February 2000 Market Pulse

February 1, 2000

Growth: East leads in home prices

If you’re wondering where the growth is, look East--and West. Home price increases averaged 5.9 percent in 1999, according to the U.S. Office of Federal Housing Enterprise Oversight, the Fannie Mae and Freddie Mac oversight agency. But the average masks big regional differences.

Many of the growth leaders were in the East, led by the District of Columbia (13.1 percent), Massachusetts (11.7 percent), and New Hampshire (10 percent).

The West lagged considerably. Only Colorado and California ranked in the top 10 (with rates of 9.6 percent and 7 percent, respectively), whereas seven of the 10 states with the lowest price increases were in the West. Hawaii reported a 4.6 percent price drop.

Meanwhile, population growth has been taking off in the Southwest, led by Las Vegas (with 55 percent growth); Laredo, Texas (41.2 percent); and McAllen, Texas (36.2 percent). National growth, by comparison, was only 8.7 percent. Figures are from the U.S. Census Bureau and track population growth between 1990 and 1998.

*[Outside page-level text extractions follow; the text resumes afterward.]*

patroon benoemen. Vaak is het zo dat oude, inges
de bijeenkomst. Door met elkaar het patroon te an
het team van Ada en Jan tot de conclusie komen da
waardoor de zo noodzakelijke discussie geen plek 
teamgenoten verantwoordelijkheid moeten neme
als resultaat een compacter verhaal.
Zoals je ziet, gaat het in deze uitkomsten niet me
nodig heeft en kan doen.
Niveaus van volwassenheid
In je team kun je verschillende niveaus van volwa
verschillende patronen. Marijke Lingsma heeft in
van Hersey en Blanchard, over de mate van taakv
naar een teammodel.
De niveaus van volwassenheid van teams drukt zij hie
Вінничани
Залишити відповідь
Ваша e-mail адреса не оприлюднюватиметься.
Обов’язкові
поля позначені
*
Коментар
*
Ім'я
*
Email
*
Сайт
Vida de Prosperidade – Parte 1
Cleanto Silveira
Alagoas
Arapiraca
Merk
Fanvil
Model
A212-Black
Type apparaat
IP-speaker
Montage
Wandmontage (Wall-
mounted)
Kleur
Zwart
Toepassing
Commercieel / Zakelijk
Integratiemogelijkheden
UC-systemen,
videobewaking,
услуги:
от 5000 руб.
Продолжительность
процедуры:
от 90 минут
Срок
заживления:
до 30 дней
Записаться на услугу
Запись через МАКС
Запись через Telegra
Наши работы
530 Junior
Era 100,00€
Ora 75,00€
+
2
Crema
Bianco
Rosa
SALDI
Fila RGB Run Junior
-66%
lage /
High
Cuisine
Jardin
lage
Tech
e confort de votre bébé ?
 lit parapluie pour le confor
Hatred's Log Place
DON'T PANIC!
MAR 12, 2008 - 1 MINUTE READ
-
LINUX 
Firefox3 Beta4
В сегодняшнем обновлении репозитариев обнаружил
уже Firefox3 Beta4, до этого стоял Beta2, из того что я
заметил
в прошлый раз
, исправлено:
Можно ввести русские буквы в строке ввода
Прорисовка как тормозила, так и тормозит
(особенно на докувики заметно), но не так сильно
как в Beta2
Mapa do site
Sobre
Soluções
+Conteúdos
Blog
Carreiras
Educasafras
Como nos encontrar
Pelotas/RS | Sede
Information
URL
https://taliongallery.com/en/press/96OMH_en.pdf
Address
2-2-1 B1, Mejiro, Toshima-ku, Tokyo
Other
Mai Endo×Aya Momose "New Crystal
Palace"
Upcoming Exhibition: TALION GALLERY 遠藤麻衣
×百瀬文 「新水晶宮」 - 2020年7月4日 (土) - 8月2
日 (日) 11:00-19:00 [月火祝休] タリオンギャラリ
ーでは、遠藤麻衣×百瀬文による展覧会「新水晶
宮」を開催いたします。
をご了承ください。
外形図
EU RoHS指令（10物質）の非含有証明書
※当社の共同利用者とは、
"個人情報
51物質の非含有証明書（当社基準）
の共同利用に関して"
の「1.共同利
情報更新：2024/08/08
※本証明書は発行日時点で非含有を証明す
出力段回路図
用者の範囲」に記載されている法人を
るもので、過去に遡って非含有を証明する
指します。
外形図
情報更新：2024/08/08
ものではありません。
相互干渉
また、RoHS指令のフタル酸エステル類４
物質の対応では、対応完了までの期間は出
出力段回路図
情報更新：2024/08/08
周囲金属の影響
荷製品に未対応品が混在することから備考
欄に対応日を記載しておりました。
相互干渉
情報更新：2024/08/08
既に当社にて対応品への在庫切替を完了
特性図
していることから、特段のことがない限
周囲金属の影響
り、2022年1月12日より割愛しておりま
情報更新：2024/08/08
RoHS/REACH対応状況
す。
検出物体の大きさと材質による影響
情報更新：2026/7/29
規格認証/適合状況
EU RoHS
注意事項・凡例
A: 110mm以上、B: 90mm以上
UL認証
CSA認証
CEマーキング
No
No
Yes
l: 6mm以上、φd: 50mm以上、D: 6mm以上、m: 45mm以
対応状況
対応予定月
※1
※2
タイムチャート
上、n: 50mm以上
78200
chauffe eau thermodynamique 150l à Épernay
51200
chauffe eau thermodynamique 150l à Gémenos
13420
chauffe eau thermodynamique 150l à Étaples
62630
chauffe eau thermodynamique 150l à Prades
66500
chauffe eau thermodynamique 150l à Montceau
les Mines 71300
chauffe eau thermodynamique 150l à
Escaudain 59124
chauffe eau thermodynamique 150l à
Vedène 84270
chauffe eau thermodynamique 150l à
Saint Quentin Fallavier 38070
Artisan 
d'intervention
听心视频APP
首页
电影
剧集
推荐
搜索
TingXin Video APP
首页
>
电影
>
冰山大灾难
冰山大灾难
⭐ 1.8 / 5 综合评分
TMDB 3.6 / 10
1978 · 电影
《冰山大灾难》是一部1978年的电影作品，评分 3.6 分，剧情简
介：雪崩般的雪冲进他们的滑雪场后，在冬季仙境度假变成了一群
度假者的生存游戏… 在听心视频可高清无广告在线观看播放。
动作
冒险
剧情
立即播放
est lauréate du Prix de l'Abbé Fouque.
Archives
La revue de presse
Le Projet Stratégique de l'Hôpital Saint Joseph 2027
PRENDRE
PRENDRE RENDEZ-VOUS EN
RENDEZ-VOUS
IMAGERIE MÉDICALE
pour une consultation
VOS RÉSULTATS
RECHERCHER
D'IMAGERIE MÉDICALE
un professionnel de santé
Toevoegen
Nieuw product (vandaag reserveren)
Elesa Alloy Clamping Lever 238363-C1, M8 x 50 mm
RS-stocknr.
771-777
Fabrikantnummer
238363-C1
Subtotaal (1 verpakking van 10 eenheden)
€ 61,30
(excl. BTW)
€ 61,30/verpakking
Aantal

Sales of existing single-family homes jumped in November, after months of decline, as homebuyers moved on deals before mortgage rates climbed higher. The seasonally adjusted annual rate rose 6 percent to 5.09 million units from a 4.79-million unit pace in October.


Practitioners' confidence in the home sales market over the next six months increased dramatically, even as they reported a weakening housing market for the seventh straight month.